*Exercise aim*. Duplicate everything from the line containing "Requirement fail" down to the last line of the data, including both of those lines.
═══ Material for this exercise ═══
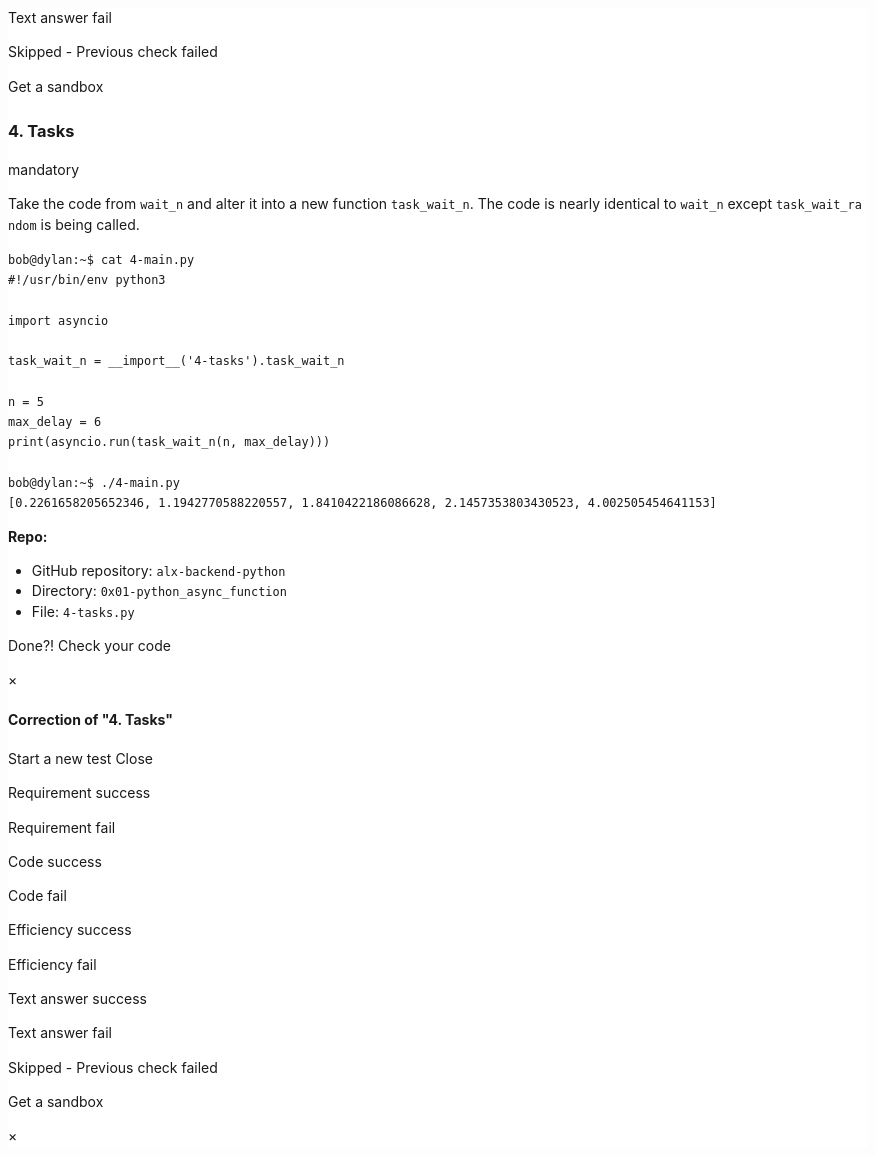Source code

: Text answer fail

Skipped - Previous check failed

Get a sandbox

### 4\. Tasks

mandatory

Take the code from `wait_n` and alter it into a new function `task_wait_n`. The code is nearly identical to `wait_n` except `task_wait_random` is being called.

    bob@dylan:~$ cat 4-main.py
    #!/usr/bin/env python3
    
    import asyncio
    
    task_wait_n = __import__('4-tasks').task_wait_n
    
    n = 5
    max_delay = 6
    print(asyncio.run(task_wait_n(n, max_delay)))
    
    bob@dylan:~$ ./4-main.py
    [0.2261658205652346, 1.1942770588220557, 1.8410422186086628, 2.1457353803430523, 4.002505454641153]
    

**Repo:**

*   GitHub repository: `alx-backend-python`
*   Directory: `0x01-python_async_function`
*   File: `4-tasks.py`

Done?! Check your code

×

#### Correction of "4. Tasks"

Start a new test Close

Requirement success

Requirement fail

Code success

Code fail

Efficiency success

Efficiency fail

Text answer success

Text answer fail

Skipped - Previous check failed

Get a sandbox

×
═══
*Reply to the task*.
Requirement fail

Code success

Code fail

Efficiency success

Efficiency fail

Text answer success

Text answer fail

Skipped - Previous check failed

Get a sandbox

×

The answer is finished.